Filistin'deki dram, dünyanın aciz ve adalet anlayışından yoksun yüzünü göstermektedir.
İsrail'in yaptığı soykırıma kör, lal ve sağır moduna geçen küresel sistemin nasıl sınıfta kaldığına, ayrıca "adalet " kavramının sadece güçlülerin işine yaradığına işleyişine şahitlik etmekteyiz.
Türkiye devletiyle, kurumlarıyla, medyasıyla, siyaset ve topyekûn kamuoyu ile birlikte bu ablukayı kırmayı başardı.
Türkiye'nin Filistin meselesindeki en önemli eylemi, dünyadaki toplumsal vicdanları harekete geçirmeyi başarması oldu.
Cumhurbaşkanı Erdoğan'ın her platformda gösterdiği performans dünyanın gündeminde müzakere konusu olurken; Emine Erdoğan Hanımefendi'nin çabalarını bu sürecin vicdanlara dokunmasında etkili eylem olarak okumaktayız.
Türkiye'nin Firs Lady'si Emine Erdoğan'ın uzun zamandır Türkiye'nin şanına yakışır ölçüde mazlum, masum insanlara; kimsesiz çocuklara, çaresiz kadınlara; nerede adaletsiz yaklaşım varsa oralara sahip çıkması, artık Türk devlet aklının parçası olarak dünyanın vicdan terazisinde yerini bulmuştur.
Filistin ile ilgili çabası, gayreti de bu sürecin en önemli mihenk taşı olarak görülmektedir.
Gazze'deki insanlık suçu soykırım tablosuna sesini yüksekten çıkararak, şunları söyledi: "Bir canı diğerinden ayıran, kendisinden olmayan herkesi ve her şeyi değersizleştiren, bu karanlığa asla teslim olmayacağız..."
Emine Erdoğan cesurca BM daimi 5 üyesine şunları soruyor; "Bu vahşeti durdurmak için, hangi kritik ölüm eşiğini bekliyorsunuz?
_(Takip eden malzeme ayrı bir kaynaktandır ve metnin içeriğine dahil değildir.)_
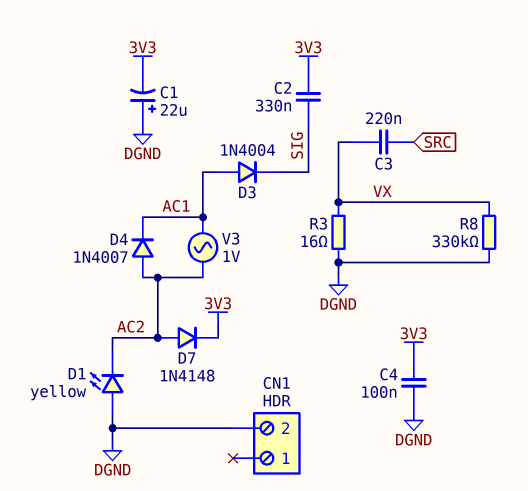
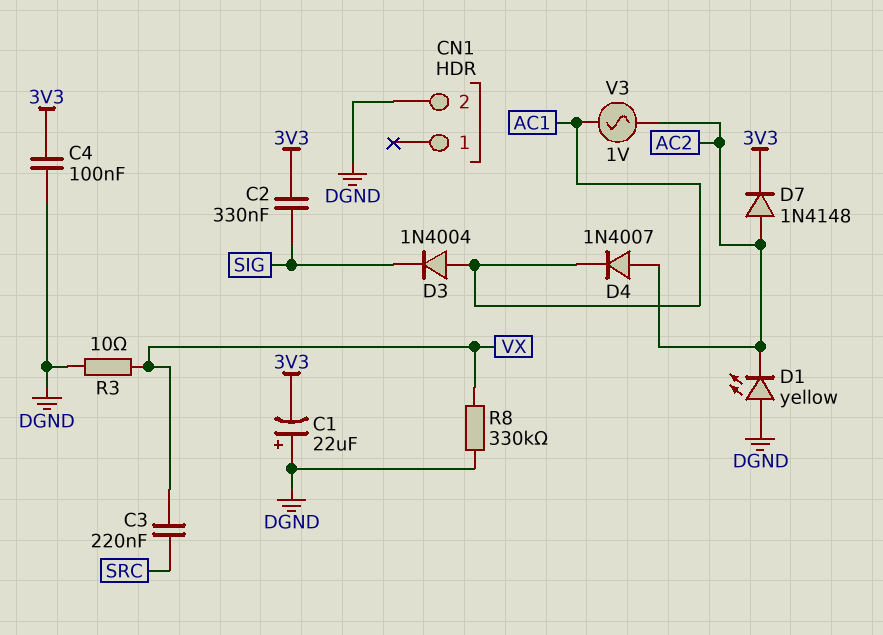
R3: 16 (DGND, VX) -> 10 (DGND, VX)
Vicdanları sağır eden sessizlikteki uluslararası topluma sormak istiyorum! 40 gündür devam eden bu utanç döneminden sonra, hangi hakla dünyada barışı ve adaleti, insanlığın evrensel değerlerini savunacaksınız?"
Emine Erdoğan'ın bu mertçe seslenişine, davetine icabet eden tüm devlet başkanları eşlerinin tek yürek olabilmesi, bu zemini, ortamı oluşturan Türkiye ve onun vicdan anlayışının, adalet anlayışının yansıması olarak karşımızda.
Emine Erdoğan ile "First Lady"lerden ortak Filistin için adalet çağrısı, bu meselenin adil çözüme ulaşmasına, kanın durmasına, vicdanların daha fazla boyutta yüksekten ses çıkarmasına bir nevi kapı oluyor.
Türkiye devletinin tüm kurumları ile birlikte gösterdiği çabası, Cumhurbaşkanı Erdoğan'ın müstesna rolü ve önderliği ve bu tabloya yakışır "First Lady" diplomasisi, dünyanın dayatmacı, küresel hukuksuzluğuna dur diyecek tesiri gösteriyor.
Emine Erdoğan;
"Hiçbir ideoloji, hiçbir siyasi menfaat, hiçbir ekonomik kazanç, masum bir insanın canından daha değerli değildir..."
diyor...
Hanımefendi aslında her cümlesinde, acı gerçekleri adeta haykırmış bulunuyor.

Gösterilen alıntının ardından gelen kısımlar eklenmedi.